Forty out of the 150 buildings in Wilkinsburg’s central business district are vacant, but borough officials are hoping that a new tool will help spur development in that distressed municipality.
Some of these properties have been vacant for a decade or two, according to Tracey Evans, executive director of the Wilkinsburg Community Development Corporation (WCDC). She said on one block just one of the nine buildings is occupied.
“That’s a huge loss visually for people driving through the business district," Evans said. "It looks blighted.”
The Wilkinsburg Borough Council and the school district have approved an enhanced tax abatement plan to lure new businesses or entice current building owners to spruce up their properties. According to Evans, 100 percent of the value of improvements will be tax exempt for five years and then the tax will be phased in over the next five years.
The school district and borough are still collecting on the current assessed value, “they’re not taking a loss,” and eventually will get additional revenues from higher property values and the business, sales and income taxes those developments will generate.

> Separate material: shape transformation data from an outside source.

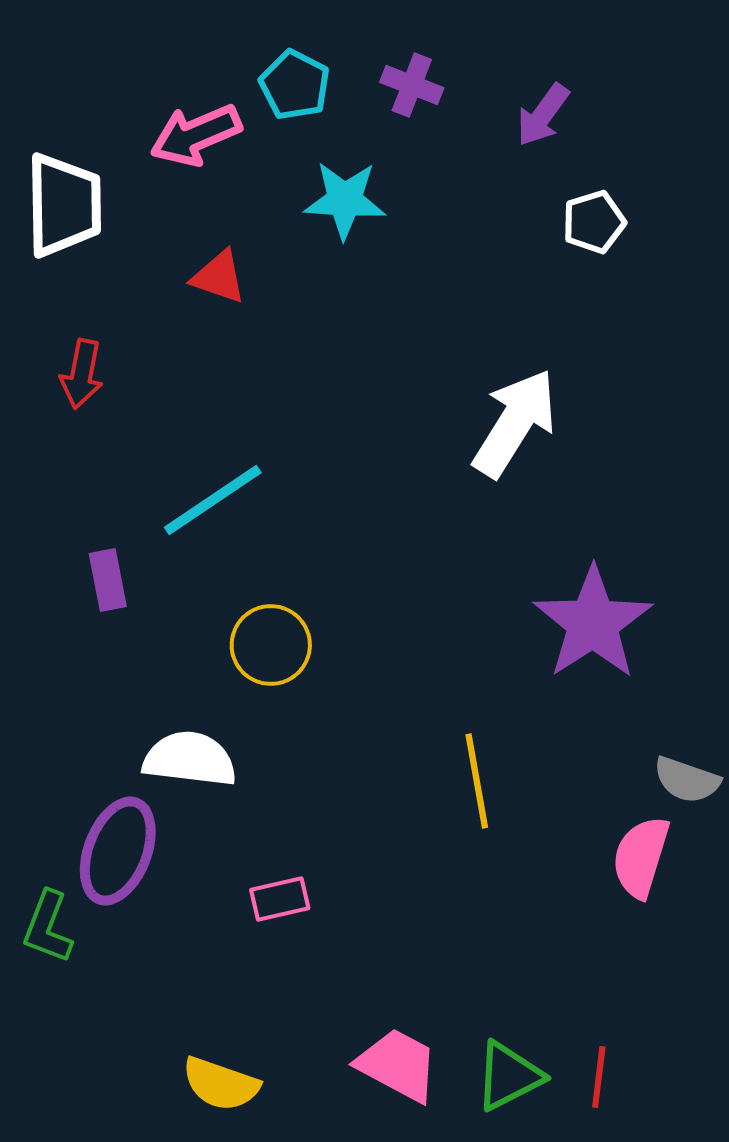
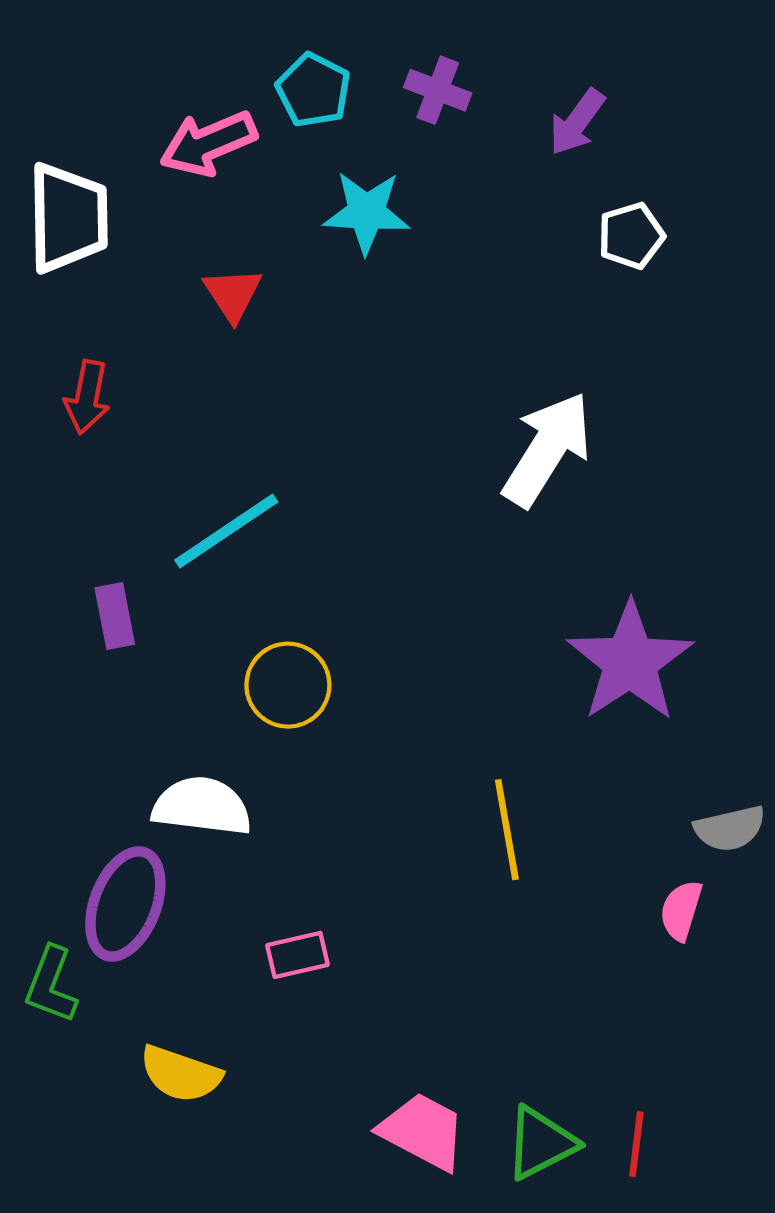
red triangle: (219, 277) -> (233, 294), turned 38
gray semicircle: (687, 780) -> (730, 829), turned -32
pink semicircle: (641, 857) -> (681, 910), size x0.7
yellow semicircle: (221, 1084) -> (181, 1074), moved

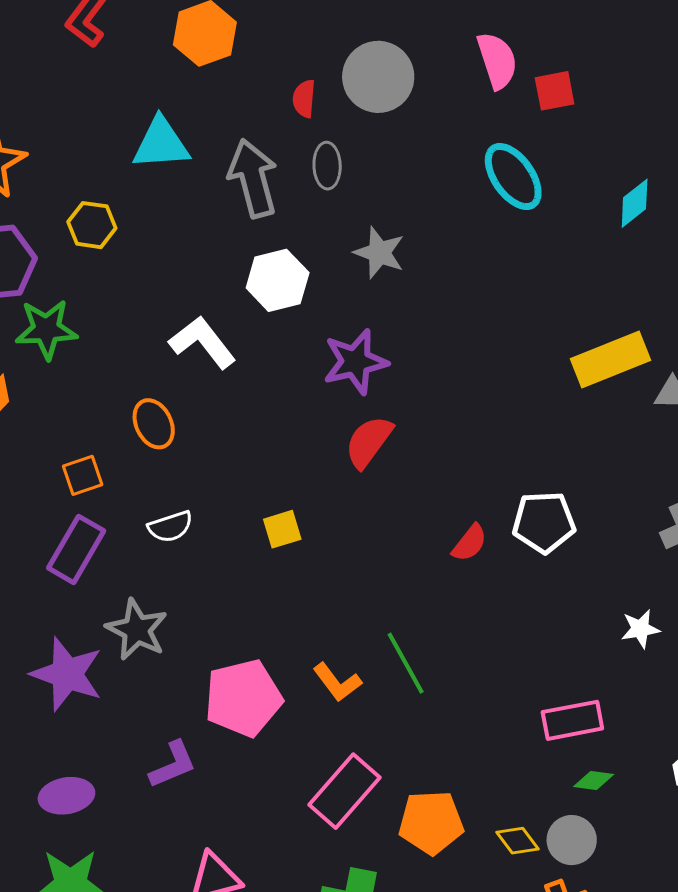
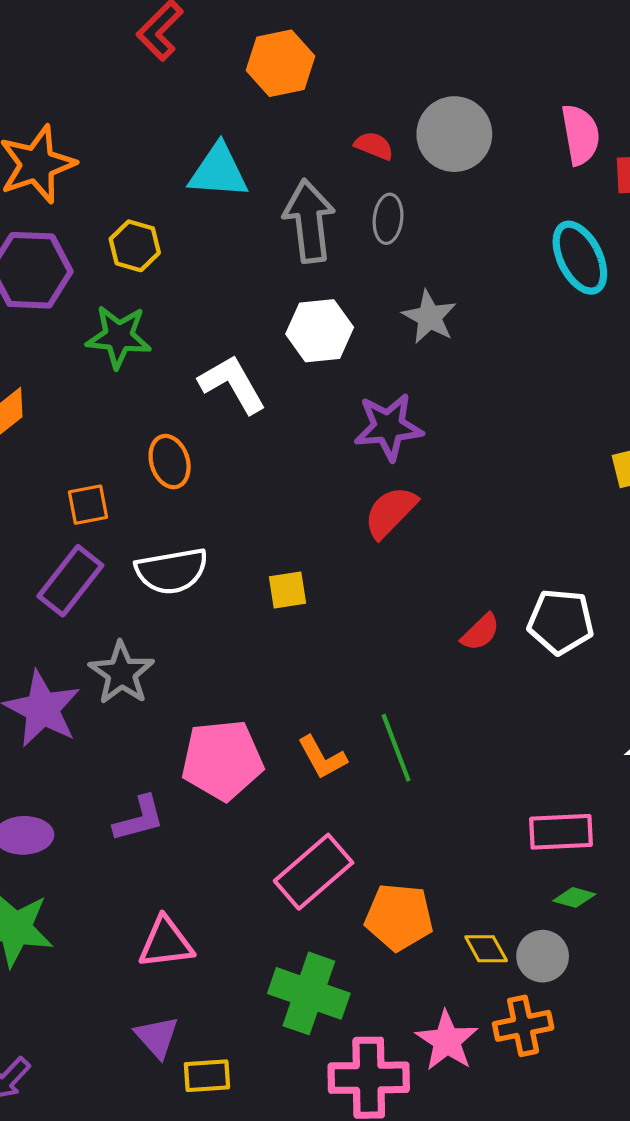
red semicircle: (304, 99) -> (374, 146), turned 99
green star: (46, 329) -> (119, 337), moved
white semicircle: (170, 527) -> (172, 571), size x1.5

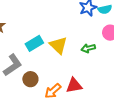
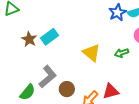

Evans said overall 19 percent of all properties in the borough are vacant. She compared that with Pittsburgh’s South Side 30 years ago before the revitalization there.
“They had a 37 percent vacancy rate back in the early ‘80s,” she said.
Evans said it’s a double whammy: Wilkinsburg is not benefiting from the business that would be conducted if those buildings were occupied, but “the borough as a whole has a large amount of delinquent taxes” from vacant as well as occupied buildings.
Evans said by getting some of these buildings back on the tax rolls, it will benefit the borough and school district.
“Ideally we can get to a point where we’re lower our millage rate to be more equal to the communities around us. We do have a really high combined millage rate,” she said.
At 51.36 mils, the rate is the highest in Allegheny County.
In 2014-15, the WCDC received 260 inquiries from individuals and companies interested in leasing commercial space or developing vacant and underutilized space: many in the food industry including restaurants and caterers as well as light manufacturing and retail.
“Though the demand for space in Wilkinsburg is high, there is a lack of code compliant buildings and storefronts, which limits the opportunity for new commercial businesses,” Evans said.
Their goal is each year to have at least two to three vacant buildings renovated
“It takes time to fix up a building,” she said.
There is a strong focus on attracting small businesses.
“People are moving from the [city’s] East End,” Evans said. “We’ve had several businesses that have relocated here from East Liberty who have been able to buy a building. They don’t want to continue to get pushed around and moved around as the rents go up. Now they can own their own property.”
The tax abatement is available to any commercial or mixed use building in the borough including current businesses considering significant improvements to their buildings, “to really get the appearance of the front of the buildings to look better because that’s something people have noted,” Evans said. “You drive through, and it’s starting to look better, but it still has a long way to go.”